── Listed records ──

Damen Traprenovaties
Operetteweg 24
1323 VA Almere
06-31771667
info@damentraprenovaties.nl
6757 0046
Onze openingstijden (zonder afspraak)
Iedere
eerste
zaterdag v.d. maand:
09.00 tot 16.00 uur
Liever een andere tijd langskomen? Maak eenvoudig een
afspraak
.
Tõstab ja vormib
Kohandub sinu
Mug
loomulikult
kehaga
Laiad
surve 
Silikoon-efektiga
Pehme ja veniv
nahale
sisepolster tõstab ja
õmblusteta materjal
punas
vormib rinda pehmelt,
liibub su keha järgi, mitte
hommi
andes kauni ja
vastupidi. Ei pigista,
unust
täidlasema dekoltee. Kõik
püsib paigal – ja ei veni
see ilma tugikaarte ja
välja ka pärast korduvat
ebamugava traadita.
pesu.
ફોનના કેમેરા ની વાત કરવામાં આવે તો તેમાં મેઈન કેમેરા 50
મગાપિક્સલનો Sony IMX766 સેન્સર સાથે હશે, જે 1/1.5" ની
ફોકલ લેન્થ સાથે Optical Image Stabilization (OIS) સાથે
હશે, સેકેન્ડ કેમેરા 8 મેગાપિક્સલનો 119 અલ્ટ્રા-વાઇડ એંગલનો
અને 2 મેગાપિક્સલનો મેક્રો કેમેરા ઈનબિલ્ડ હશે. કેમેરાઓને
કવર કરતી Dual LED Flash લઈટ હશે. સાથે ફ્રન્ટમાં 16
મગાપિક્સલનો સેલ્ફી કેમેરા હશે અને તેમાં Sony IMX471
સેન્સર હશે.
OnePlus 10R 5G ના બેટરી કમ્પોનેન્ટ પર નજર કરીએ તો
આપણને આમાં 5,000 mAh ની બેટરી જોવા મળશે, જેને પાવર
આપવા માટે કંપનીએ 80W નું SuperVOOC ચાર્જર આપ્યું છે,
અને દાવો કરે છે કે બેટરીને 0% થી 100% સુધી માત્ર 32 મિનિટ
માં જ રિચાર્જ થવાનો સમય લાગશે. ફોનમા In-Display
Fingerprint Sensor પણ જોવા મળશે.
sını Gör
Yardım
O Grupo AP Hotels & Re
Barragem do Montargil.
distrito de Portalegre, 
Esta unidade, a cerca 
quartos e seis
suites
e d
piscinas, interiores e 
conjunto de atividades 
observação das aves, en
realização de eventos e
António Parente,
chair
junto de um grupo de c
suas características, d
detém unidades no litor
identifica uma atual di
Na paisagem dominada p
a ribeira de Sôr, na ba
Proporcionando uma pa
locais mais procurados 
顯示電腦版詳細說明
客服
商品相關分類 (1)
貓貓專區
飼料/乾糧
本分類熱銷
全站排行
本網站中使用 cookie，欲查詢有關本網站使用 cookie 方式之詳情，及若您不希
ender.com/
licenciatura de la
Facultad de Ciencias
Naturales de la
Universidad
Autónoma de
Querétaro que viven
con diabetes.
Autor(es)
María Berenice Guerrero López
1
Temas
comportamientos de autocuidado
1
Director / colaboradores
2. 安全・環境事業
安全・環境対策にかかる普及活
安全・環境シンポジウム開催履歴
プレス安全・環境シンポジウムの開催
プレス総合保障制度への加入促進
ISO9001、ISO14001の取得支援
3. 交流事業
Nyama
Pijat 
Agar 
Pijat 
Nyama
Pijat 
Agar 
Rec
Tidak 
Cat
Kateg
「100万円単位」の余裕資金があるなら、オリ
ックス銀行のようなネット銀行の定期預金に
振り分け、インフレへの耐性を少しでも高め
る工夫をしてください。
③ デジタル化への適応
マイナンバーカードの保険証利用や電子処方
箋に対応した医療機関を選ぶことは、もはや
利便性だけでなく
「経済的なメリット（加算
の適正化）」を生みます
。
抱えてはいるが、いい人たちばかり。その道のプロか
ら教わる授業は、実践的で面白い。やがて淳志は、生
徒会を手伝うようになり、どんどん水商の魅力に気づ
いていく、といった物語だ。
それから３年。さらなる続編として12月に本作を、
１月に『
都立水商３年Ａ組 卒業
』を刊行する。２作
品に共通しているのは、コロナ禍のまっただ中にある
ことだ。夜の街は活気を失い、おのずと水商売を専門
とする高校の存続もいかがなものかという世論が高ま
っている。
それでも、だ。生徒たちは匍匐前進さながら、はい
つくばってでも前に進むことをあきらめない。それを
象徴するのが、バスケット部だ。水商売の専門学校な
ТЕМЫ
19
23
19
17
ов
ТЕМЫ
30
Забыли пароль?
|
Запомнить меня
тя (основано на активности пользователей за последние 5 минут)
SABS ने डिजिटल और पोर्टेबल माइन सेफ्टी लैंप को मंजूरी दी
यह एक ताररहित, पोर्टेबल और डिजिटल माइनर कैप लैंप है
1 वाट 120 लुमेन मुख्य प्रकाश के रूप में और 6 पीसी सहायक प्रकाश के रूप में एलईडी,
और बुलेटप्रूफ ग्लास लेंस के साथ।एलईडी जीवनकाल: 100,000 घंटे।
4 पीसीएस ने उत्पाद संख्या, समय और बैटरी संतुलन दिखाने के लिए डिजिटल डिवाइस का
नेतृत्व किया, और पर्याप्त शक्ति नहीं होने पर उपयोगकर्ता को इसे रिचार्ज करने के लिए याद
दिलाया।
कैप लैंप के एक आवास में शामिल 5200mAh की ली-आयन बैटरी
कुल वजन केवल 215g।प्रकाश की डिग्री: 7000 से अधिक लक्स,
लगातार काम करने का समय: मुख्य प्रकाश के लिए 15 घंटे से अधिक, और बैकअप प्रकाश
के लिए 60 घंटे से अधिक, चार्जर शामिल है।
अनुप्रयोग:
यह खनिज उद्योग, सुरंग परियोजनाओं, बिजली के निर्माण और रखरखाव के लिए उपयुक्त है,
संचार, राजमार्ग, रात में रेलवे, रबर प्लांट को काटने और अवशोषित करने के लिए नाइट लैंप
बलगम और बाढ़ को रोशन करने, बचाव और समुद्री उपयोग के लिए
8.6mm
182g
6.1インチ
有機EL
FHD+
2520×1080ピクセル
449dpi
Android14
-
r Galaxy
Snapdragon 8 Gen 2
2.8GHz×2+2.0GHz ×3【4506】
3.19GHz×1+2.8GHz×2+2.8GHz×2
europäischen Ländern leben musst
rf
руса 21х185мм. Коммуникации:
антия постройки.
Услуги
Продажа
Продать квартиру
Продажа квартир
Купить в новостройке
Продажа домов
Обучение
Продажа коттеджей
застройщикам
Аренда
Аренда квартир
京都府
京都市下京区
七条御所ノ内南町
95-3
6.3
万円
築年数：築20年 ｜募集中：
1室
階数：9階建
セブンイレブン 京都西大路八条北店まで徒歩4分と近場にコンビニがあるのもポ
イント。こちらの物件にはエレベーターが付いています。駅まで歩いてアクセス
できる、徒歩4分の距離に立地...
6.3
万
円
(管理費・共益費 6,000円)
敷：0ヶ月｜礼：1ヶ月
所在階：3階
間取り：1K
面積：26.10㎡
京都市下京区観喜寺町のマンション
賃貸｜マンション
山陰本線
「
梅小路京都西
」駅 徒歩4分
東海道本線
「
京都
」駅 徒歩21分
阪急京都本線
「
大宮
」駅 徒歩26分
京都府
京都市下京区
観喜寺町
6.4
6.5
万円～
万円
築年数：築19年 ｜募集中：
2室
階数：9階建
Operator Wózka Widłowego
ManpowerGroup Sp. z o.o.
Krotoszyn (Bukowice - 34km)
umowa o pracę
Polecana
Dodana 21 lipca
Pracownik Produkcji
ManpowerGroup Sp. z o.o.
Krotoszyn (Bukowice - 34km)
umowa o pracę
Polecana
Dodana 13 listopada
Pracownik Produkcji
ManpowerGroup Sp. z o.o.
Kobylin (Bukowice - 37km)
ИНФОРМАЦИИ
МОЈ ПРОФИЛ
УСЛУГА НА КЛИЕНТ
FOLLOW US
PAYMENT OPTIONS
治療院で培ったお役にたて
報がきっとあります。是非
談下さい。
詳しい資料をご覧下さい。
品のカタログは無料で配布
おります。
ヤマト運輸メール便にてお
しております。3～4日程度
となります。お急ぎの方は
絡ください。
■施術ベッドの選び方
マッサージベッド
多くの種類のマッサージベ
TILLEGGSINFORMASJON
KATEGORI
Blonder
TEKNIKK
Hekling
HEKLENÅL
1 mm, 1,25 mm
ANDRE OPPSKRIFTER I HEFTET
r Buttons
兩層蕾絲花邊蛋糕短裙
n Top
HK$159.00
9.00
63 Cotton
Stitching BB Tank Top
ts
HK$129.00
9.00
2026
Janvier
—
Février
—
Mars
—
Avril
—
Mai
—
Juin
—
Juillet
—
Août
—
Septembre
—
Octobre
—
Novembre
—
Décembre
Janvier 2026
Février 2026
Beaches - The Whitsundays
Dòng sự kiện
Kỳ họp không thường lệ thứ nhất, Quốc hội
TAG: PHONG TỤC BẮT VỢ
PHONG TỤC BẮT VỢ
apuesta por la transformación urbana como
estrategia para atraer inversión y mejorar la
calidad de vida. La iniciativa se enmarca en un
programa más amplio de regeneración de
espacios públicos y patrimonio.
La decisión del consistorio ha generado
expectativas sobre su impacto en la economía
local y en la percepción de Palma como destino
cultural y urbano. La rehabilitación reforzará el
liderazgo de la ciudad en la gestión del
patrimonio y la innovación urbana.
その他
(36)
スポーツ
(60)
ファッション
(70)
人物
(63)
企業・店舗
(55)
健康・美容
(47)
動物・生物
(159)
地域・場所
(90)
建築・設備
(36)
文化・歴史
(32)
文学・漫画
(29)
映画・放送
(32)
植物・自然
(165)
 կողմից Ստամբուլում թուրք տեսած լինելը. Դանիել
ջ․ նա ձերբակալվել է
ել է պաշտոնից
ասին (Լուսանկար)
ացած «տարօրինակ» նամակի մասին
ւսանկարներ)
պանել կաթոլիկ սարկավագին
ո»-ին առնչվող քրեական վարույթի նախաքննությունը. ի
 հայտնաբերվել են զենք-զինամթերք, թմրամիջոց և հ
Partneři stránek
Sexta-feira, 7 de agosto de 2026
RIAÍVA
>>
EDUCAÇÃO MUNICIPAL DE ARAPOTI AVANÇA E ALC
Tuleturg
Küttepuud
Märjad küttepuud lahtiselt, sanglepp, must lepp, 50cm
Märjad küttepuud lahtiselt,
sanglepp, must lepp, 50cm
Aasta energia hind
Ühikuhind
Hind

───

• [Task details]: Each line of the entries above that contains "Dodana" is to be copied.

• [Written answer]:
Dodana 21 lipca
Dodana 13 listopada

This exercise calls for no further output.